**JOB ITEM:** Keep the images out and copy every entry below exactly.

**DATA EXCERPTS:**
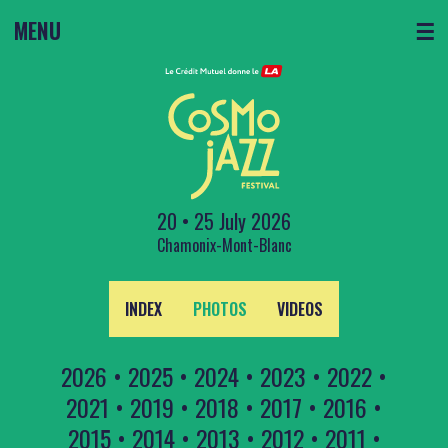
MENU
☰
20 • 25 July 2026
Chamonix-Mont-Blanc
INDEX
PHOTOS
VIDEOS
2026
•
2025
•
2024
•
2023
•
2022
•
2021
•
2019
•
2018
•
2017
•
2016
•
2015
•
2014
•
2013
•
2012
•
2011
•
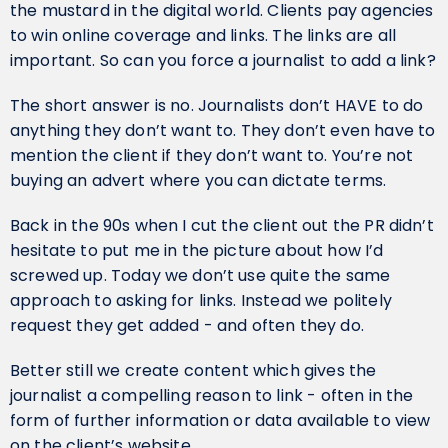
the mustard in the digital world. Clients pay agencies
to win online coverage and links. The links are all
important. So can you force a journalist to add a link?
The short answer is no. Journalists don’t HAVE to do
anything they don’t want to. They don’t even have to
mention the client if they don’t want to. You’re not
buying an advert where you can dictate terms.
Back in the 90s when I cut the client out the PR didn’t
hesitate to put me in the picture about how I’d
screwed up. Today we don’t use quite the same
approach to asking for links. Instead we politely
request they get added - and often they do.
Better still we create content which gives the
journalist a compelling reason to link - often in the
form of further information or data available to view
on the client’s website.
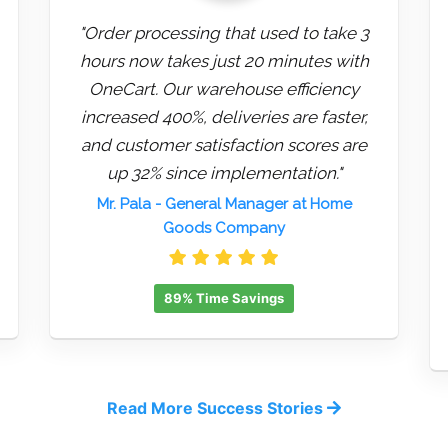
"Order processing that used to take 3
hours now takes just 20 minutes with
OneCart. Our warehouse efficiency
increased 400%, deliveries are faster,
and customer satisfaction scores are
up 32% since implementation."
Mr. Pala
- General Manager at Home
Goods Company
89% Time Savings
Read More Success Stories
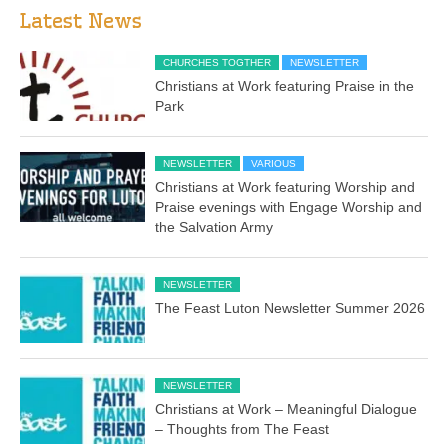
Latest News
CHURCHES TOGTHER
NEWSLETTER
Christians at Work featuring Praise in the
Park
NEWSLETTER
VARIOUS
Christians at Work featuring Worship and
Praise evenings with Engage Worship and
the Salvation Army
NEWSLETTER
The Feast Luton Newsletter Summer 2026
NEWSLETTER
Christians at Work – Meaningful Dialogue
– Thoughts from The Feast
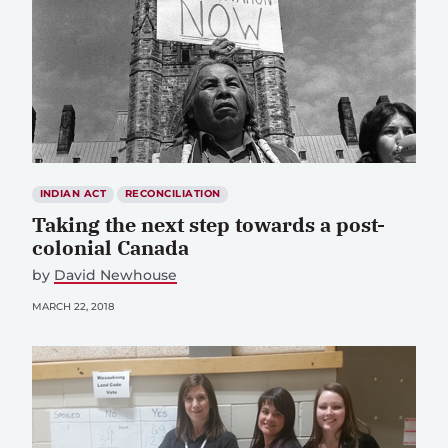
INDIAN ACT
RECONCILIATION
Taking the next step towards a post-
colonial Canada
by
David Newhouse
MARCH 22, 2018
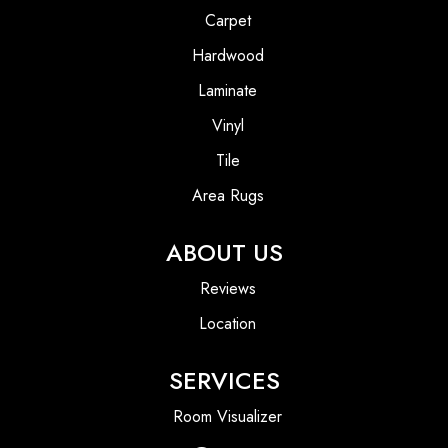
Carpet
Hardwood
Laminate
Vinyl
Tile
Area Rugs
ABOUT US
Reviews
Location
SERVICES
Room Visualizer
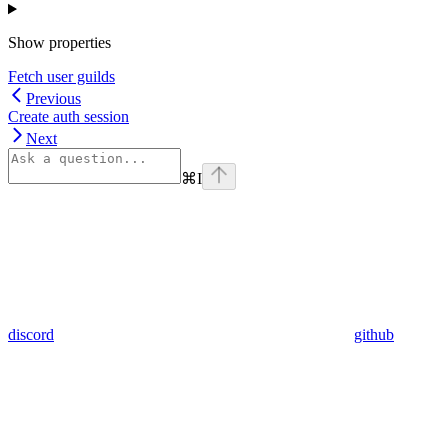
Show
properties
Fetch user guilds
Previous
Create auth session
Next
⌘
I
discord
github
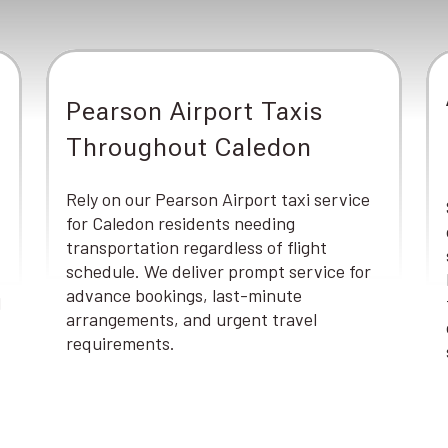
Pearson Airport Taxis
Throughout Caledon
Rely on our Pearson Airport taxi service
for Caledon residents needing
transportation regardless of flight
schedule. We deliver prompt service for
advance bookings, last-minute
d
arrangements, and urgent travel
requirements.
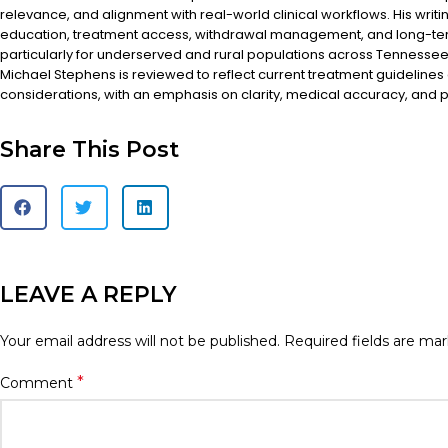
relevance, and alignment with real-world clinical workflows. His writi
education, treatment access, withdrawal management, and long-te
particularly for underserved and rural populations across Tennessee.
Michael Stephens is reviewed to reflect current treatment guidelines
considerations, with an emphasis on clarity, medical accuracy, and pa
Share This Post
LEAVE A REPLY
Your email address will not be published.
Required fields are ma
*
Comment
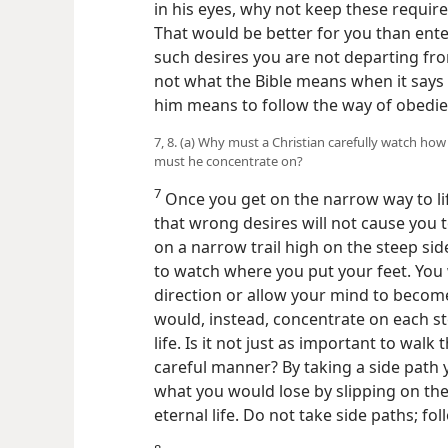
in his eyes, why not keep these requir
That would be better for you than ente
such desires you are not departing from 
not what the Bible means when it says
him means to follow the way of obedie
7, 8. (a) Why must a Christian carefully watch h
must he concentrate on?
7
Once you get on the narrow way to l
that wrong desires will not cause you t
on a narrow trail high on the steep si
to watch where you put your feet. You 
direction or allow your mind to become
would, instead, concentrate
on each st
life. Is it not just as important to walk
careful manner? By taking a side path
what you would lose by slipping on th
eternal life. Do not take side paths; fo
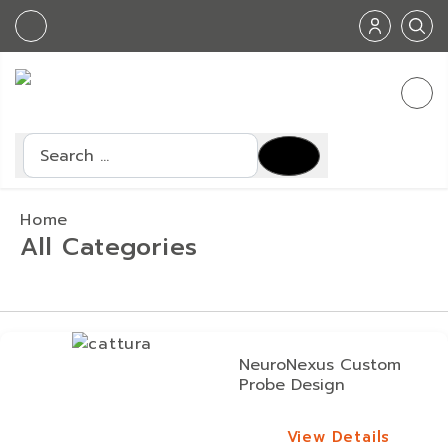
Search
Home
All Categories
NeuroNexus Custom
Probe Design
View Details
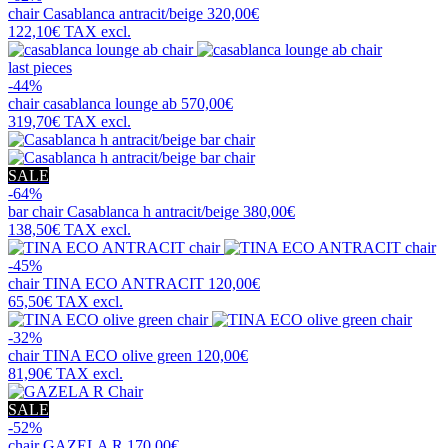
chair
Casablanca antracit/beige
320,00€
122,10€
TAX excl.
last pieces
-44%
chair
casablanca lounge ab
570,00€
319,70€
TAX excl.
SALE
-64%
bar chair
Casablanca h antracit/beige
380,00€
138,50€
TAX excl.
-45%
chair
TINA ECO ANTRACIT
120,00€
65,50€
TAX excl.
-32%
chair
TINA ECO olive green
120,00€
81,90€
TAX excl.
SALE
-52%
chair
GAZELA R
170,00€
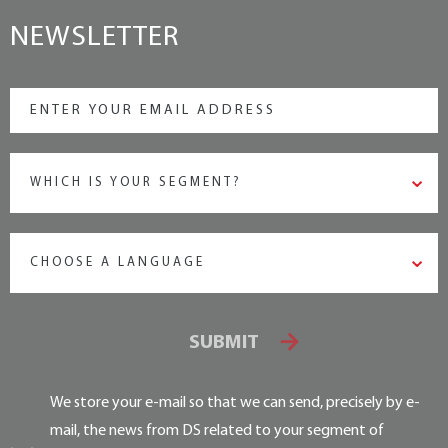
NEWSLETTER
WHICH IS YOUR SEGMENT?
CHOOSE A LANGUAGE
SUBMIT
We store your e-mail so that we can send, precisely by e-
mail, the news from DS related to your segment of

**RESULT OF THIS EXERCISE:**
MENU
☰
20 • 25 July 2026
Chamonix-Mont-Blanc
INDEX
PHOTOS
VIDEOS
2026
•
2025
•
2024
•
2023
•
2022
•
2021
•
2019
•
2018
•
2017
•
2016
•
2015
•
2014
•
2013
•
2012
•
2011
•
the mustard in the digital world. Clients pay agencies
to win online coverage and links. The links are all
important. So can you force a journalist to add a link?
The short answer is no. Journalists don’t HAVE to do
anything they don’t want to. They don’t even have to
mention the client if they don’t want to. You’re not
buying an advert where you can dictate terms.
Back in the 90s when I cut the client out the PR didn’t
hesitate to put me in the picture about how I’d
screwed up. Today we don’t use quite the same
approach to asking for links. Instead we politely
request they get added - and often they do.
Better still we create content which gives the
journalist a compelling reason to link - often in the
form of further information or data available to view
on the client’s website.
"Order processing that used to take 3
hours now takes just 20 minutes with
OneCart. Our warehouse efficiency
increased 400%, deliveries are faster,
and customer satisfaction scores are
up 32% since implementation."
Mr. Pala
- General Manager at Home
Goods Company
89% Time Savings
Read More Success Stories
Latest News
CHURCHES TOGTHER
NEWSLETTER
Christians at Work featuring Praise in the
Park
NEWSLETTER
VARIOUS
Christians at Work featuring Worship and
Praise evenings with Engage Worship and
the Salvation Army
NEWSLETTER
The Feast Luton Newsletter Summer 2026
NEWSLETTER
Christians at Work – Meaningful Dialogue
– Thoughts from The Feast
INDIAN ACT
RECONCILIATION
Taking the next step towards a post-
colonial Canada
by
David Newhouse
MARCH 22, 2018
Carpet
Hardwood
Laminate
Vinyl
Tile
Area Rugs
ABOUT US
Reviews
Location
SERVICES
Room Visualizer
Show
properties
Fetch user guilds
Previous
Create auth session
Next
⌘
I
discord
github
Pearson Airport Taxis
Throughout Caledon
Rely on our Pearson Airport taxi service
for Caledon residents needing
transportation regardless of flight
schedule. We deliver prompt service for
advance bookings, last-minute
d
arrangements, and urgent travel
requirements.
relevance, and alignment with real-world clinical workflows. His writi
education, treatment access, withdrawal management, and long-te
particularly for underserved and rural populations across Tennessee.
Michael Stephens is reviewed to reflect current treatment guidelines
considerations, with an emphasis on clarity, medical accuracy, and pa
Share This Post
LEAVE A REPLY
Your email address will not be published.
Required fields are ma
*
Comment
in his eyes, why not keep these requir
That would be better for you than ente
such desires you are not departing from 
not what the Bible means when it says
him means to follow the way of obedie
7, 8. (a) Why must a Christian carefully watch h
must he concentrate on?
7
Once you get on the narrow way to l
that wrong desires will not cause you t
on a narrow trail high on the steep si
to watch where you put your feet. You 
direction or allow your mind to become
would, instead, concentrate
on each st
life. Is it not just as important to walk
careful manner? By taking a side path
what you would lose by slipping on th
eternal life. Do not take side paths; fo
Search
Home
All Categories
NeuroNexus Custom
Probe Design
View Details
chair
Casablanca antracit/beige
320,00€
122,10€
TAX excl.
last pieces
-44%
chair
casablanca lounge ab
570,00€
319,70€
TAX excl.
SALE
-64%
bar chair
Casablanca h antracit/beige
380,00€
138,50€
TAX excl.
-45%
chair
TINA ECO ANTRACIT
120,00€
65,50€
TAX excl.
-32%
chair
TINA ECO olive green
120,00€
81,90€
TAX excl.
SALE
-52%
chair
GAZELA R
170,00€
NEWSLETTER
WHICH IS YOUR SEGMENT?
CHOOSE A LANGUAGE
SUBMIT
We store your e-mail so that we can send, precisely by e-
mail, the news from DS related to your segment of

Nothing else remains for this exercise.